How to extract data from a filled form (PDF, scan, or photo)
Pull field values from any filled form — AcroForm PDF fields, printed text, or handwriting — with pypdf, pdfminer, and AI extraction for mixed or handwritten forms.
Extracting data from a filled form requires knowing what kind of form you're dealing with. A digital PDF with form fields (AcroForm) is the easiest case — the values are stored in the PDF metadata. A printed form that was filled out by hand is the hardest — it requires OCR and then layout-aware parsing to match each answer to its label.
Case 1: Digital PDF with AcroForm fields
Many PDFs created from government forms, tax software, or document management systems are interactive AcroForms — they have fillable fields whose values are stored in the PDF file. pypdf reads these directly:
- pip install pypdf
- from pypdf import PdfReader
- reader = PdfReader('filled_form.pdf')
- fields = reader.get_fields() # returns {field_name: field_object}
- for name, field in fields.items():
- print(name, field.value)
get_fields() returns a flat dict of field names to values. Checkbox fields return '/Yes' or '/Off'. Radio buttons return the selected option value.
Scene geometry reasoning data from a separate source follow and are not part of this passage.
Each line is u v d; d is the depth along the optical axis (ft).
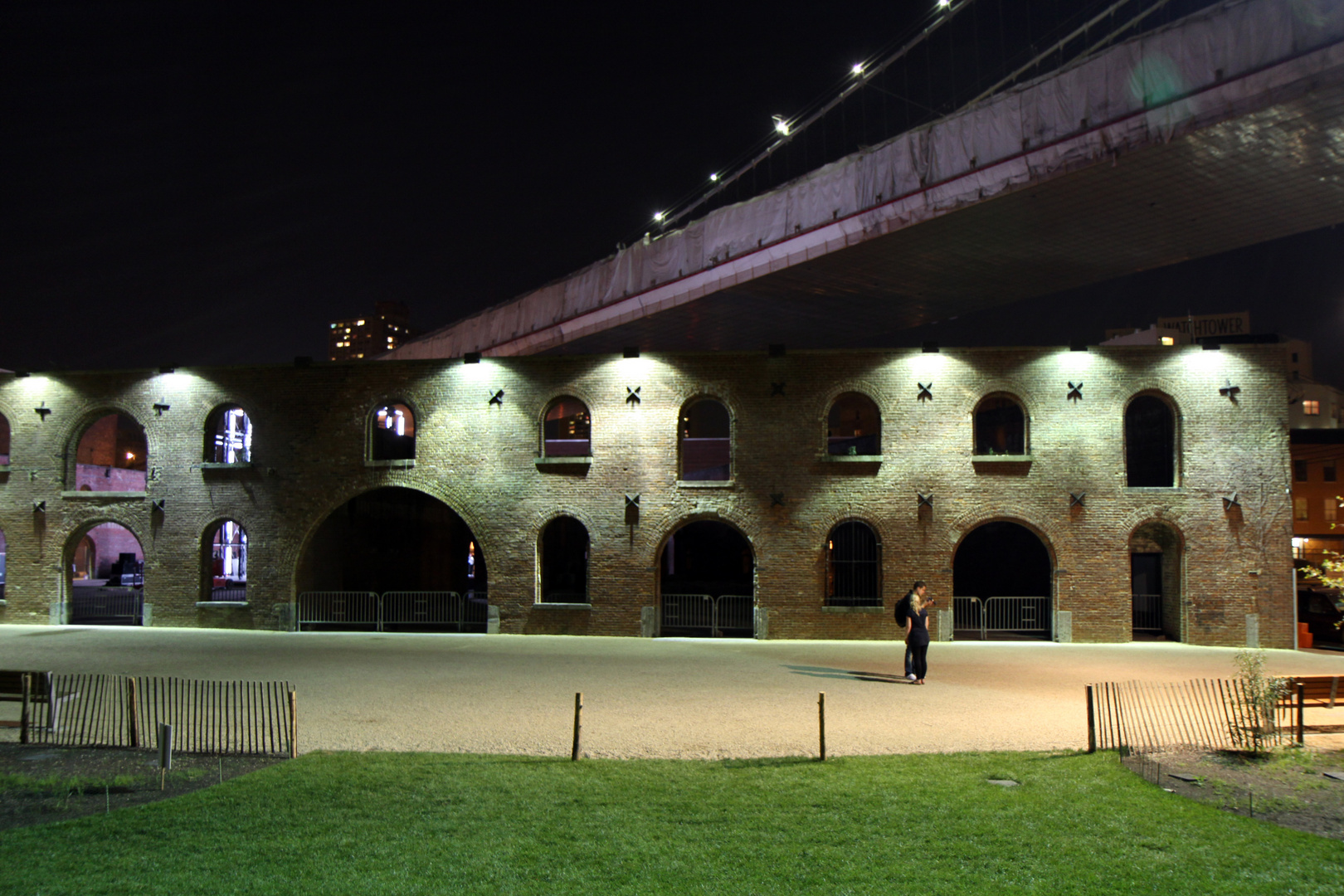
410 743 40.01
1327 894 23.35
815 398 83.35
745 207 158.51
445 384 88.58
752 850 26.07
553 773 34.27
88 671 60.39
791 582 81.82
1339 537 158.81
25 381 95.55
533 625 84.94
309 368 90.43
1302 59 88.33
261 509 89.66
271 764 35.76
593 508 85.30
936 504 81.25
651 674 60.08
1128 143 104.58
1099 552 79.77
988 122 120.78
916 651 57.47
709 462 120.57
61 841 26.68
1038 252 145.18
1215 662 68.08
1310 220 129.90
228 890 22.84
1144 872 24.66
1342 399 243.19
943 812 29.58
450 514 119.44
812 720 45.03
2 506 94.48
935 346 82.48
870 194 136.67
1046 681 58.08
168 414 92.43
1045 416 81.25
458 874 24.06
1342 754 38.73
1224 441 79.87
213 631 87.10
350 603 91.76
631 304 177.37
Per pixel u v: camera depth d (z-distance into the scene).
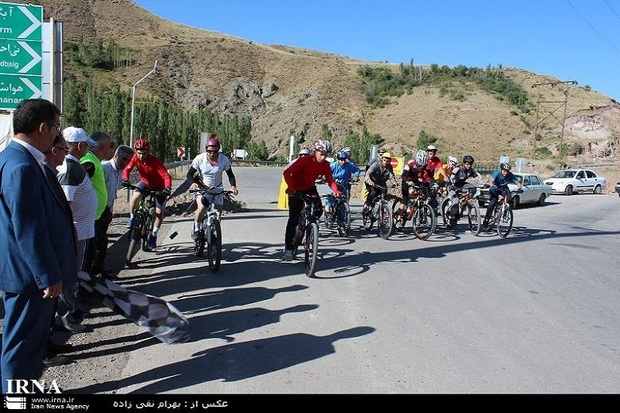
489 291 7.20
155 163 8.32
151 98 82.81
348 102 96.19
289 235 8.33
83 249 5.39
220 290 6.62
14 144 3.39
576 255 10.58
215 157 8.00
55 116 3.52
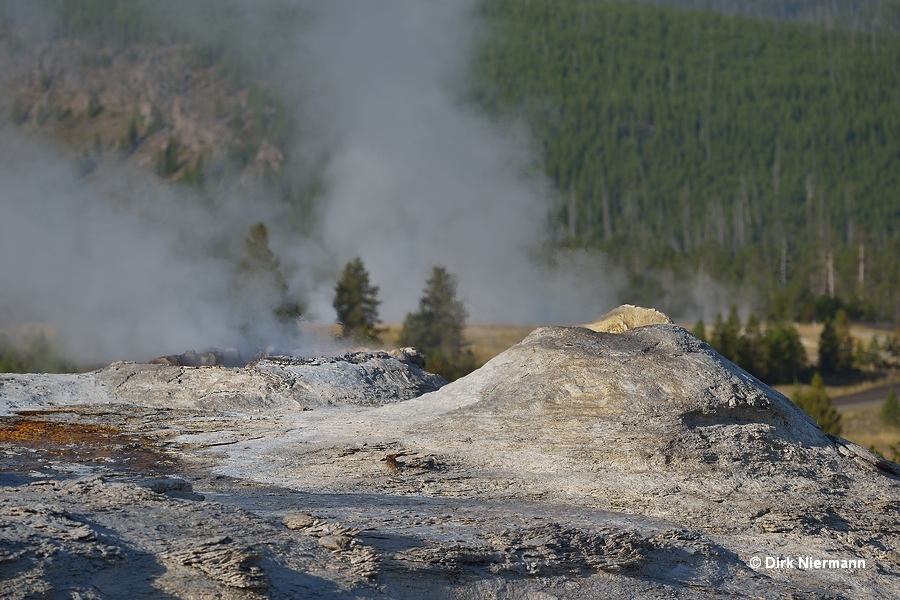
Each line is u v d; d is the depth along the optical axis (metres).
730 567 21.14
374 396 36.97
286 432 30.03
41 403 33.84
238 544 16.50
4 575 14.45
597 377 30.62
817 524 24.47
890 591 21.64
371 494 23.22
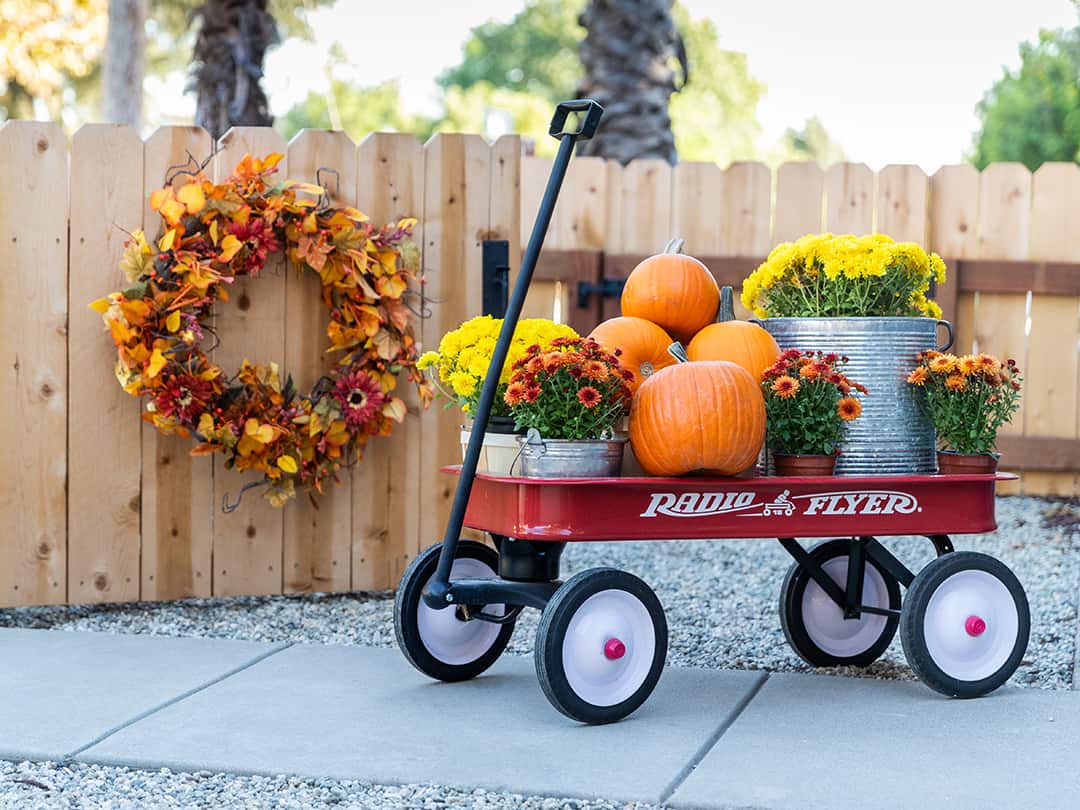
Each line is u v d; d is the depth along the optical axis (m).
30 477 4.88
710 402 3.44
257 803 2.90
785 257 3.96
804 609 4.16
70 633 4.52
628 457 3.75
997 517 6.89
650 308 3.98
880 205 7.11
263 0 8.66
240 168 4.85
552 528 3.39
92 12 14.53
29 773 3.10
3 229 4.80
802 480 3.56
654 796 2.90
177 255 4.72
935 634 3.72
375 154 5.15
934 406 3.82
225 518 5.08
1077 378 7.30
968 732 3.40
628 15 9.66
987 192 7.19
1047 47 27.91
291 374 5.06
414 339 5.17
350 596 5.30
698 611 5.15
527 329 3.82
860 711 3.60
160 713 3.54
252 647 4.33
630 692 3.50
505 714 3.56
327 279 4.99
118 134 4.87
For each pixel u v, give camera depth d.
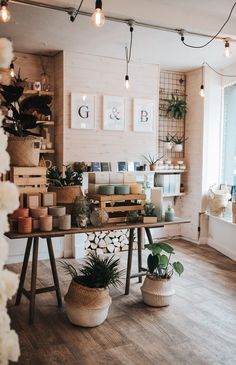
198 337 2.77
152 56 5.21
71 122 5.09
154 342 2.68
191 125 6.02
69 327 2.90
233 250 5.05
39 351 2.54
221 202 5.50
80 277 3.03
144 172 5.52
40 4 3.28
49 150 5.12
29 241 3.23
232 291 3.75
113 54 5.15
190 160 6.05
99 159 5.34
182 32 3.90
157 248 3.27
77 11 3.39
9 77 4.38
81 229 3.02
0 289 0.76
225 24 3.98
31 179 3.04
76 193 3.23
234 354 2.53
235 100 5.63
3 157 0.79
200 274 4.30
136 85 5.55
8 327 0.78
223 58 5.24
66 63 4.99
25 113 2.93
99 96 5.27
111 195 3.35
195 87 5.91
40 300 3.45
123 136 5.52
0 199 0.78
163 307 3.32
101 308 2.87
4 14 2.84
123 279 4.04
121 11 3.51
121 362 2.42
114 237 5.39
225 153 5.89
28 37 4.44
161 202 3.53
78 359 2.45
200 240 5.85
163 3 3.66
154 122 5.75
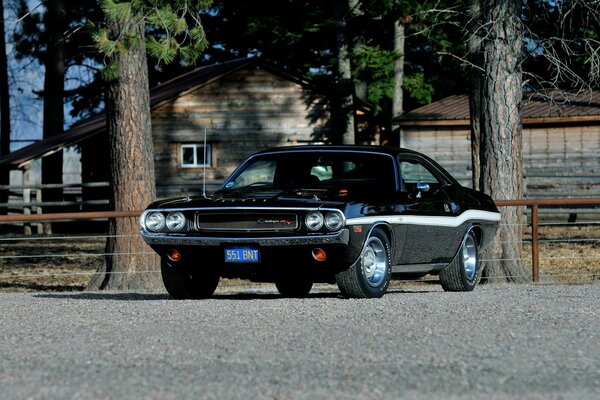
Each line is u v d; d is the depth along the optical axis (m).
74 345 14.10
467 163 62.34
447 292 23.34
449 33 67.12
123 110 29.98
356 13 72.25
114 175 30.09
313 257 19.66
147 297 24.33
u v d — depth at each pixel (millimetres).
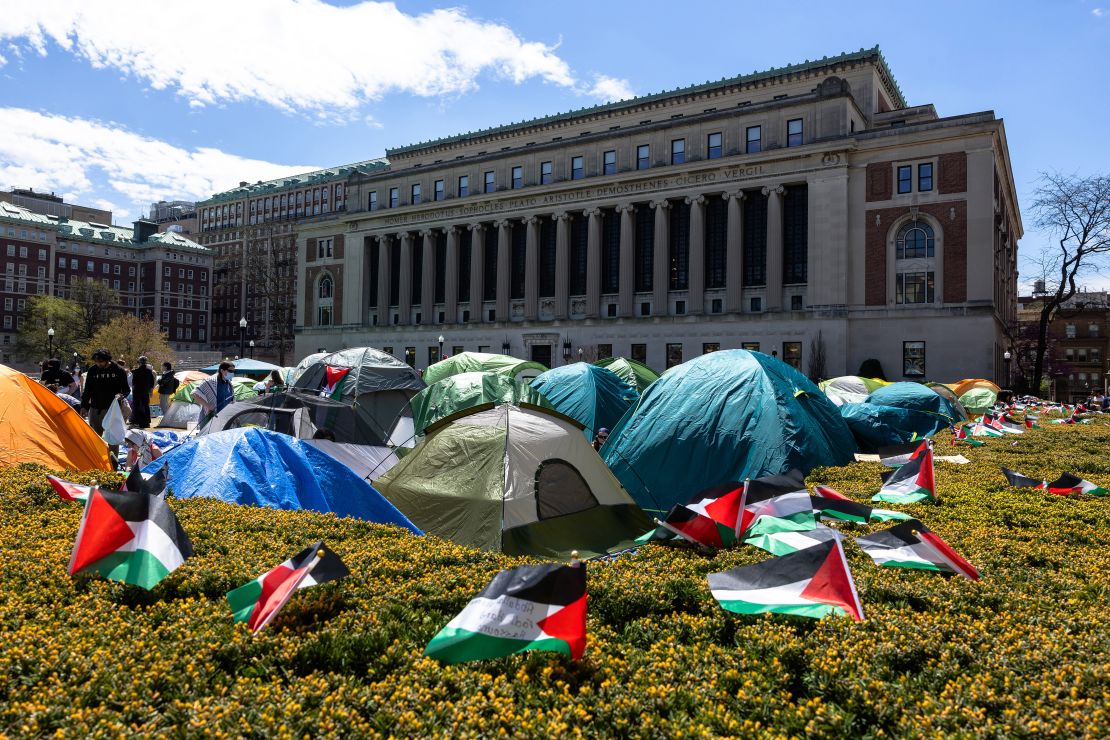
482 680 4766
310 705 4469
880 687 4715
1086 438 20734
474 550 8180
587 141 64438
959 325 49688
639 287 62781
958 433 19688
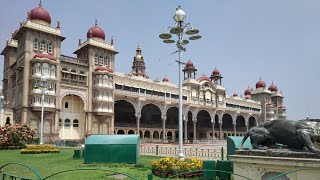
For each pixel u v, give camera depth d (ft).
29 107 143.64
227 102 265.34
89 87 169.07
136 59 285.02
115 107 219.61
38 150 92.32
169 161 47.47
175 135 232.94
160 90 207.41
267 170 29.19
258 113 299.58
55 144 139.74
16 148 111.24
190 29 61.87
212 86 249.75
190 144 193.88
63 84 157.69
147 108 239.30
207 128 261.44
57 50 157.99
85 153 64.34
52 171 53.52
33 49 150.30
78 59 170.71
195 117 232.94
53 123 150.20
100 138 65.77
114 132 186.29
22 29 149.69
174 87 218.18
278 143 31.76
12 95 169.37
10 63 175.42
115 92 179.22
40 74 146.20
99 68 171.83
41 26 152.97
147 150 111.24
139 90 193.57
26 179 21.71
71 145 137.18
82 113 168.14
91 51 173.78
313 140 29.07
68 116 163.02
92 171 52.13
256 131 32.89
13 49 177.78
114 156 64.03
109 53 183.11
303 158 26.40
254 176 30.35
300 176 26.32
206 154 98.27
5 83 184.34
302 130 29.09
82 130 166.61
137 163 63.46
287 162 27.02
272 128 32.22
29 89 145.38
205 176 43.88
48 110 146.51
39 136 144.56
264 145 32.76
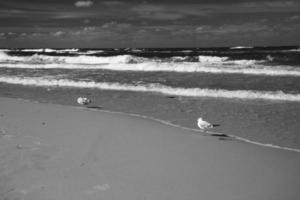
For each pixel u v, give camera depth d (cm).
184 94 1577
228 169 648
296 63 3081
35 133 866
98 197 514
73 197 509
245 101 1389
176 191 546
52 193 518
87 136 862
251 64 3094
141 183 573
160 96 1532
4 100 1438
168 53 5103
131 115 1144
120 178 591
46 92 1702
Signatures return an object (not the signature content itself). This is the most accurate extraction path when it works — there's no reconstruction, just reading the stored values.
Gotcha: some PDFs flatten the form during creation or print-to-PDF — the visual appearance of checked boxes and filled text is preserved but the underlying field data is gone. get_fields() returns None or empty for flattened forms. Check whether the PDF has interactive fields before assuming AcroForm extraction will work.
Case 2: Printed form (PDF or scan), filled with typed text
A form that was filled using a typewriter, printed from a typed-in Word document, or scanned after being printed and typed on — has no AcroForm fields. The answers are baked into the visual layer. You need text extraction plus layout awareness to match answers to labels.
pdfplumber gives you word-level bounding boxes, which lets you find answer text by its position relative to label text:
- import pdfplumber
- with pdfplumber.open('form.pdf') as pdf:
- words = pdf.pages[0].extract_words()
- # words is a list of {text, x0, y0, x1, y1}
- # Find label 'Date of Birth:' and collect words to its right on the same line
- labels = {w['text']: w for w in words if w['text'].endswith(':')}
- for label, lw in labels.items():
- answer_words = [w['text'] for w in words if abs(w['y0'] - lw['y0']) < 5 and w['x0'] > lw['x1']]
- print(label, ' '.join(answer_words))
This works when the form was typed on a computer and the text layer is clean. It breaks on multi-column forms, forms where the answer field extends below the label, and any scan (no text layer).
Case 3: Handwritten forms (scanned or photographed)
Handwritten forms are the hardest case. Tesseract and standard OCR tools are built for printed text — accuracy on handwriting is typically 50-70%, dropping further on messy cursive or non-standard pen strokes. The result needs heavy cleanup even when it runs.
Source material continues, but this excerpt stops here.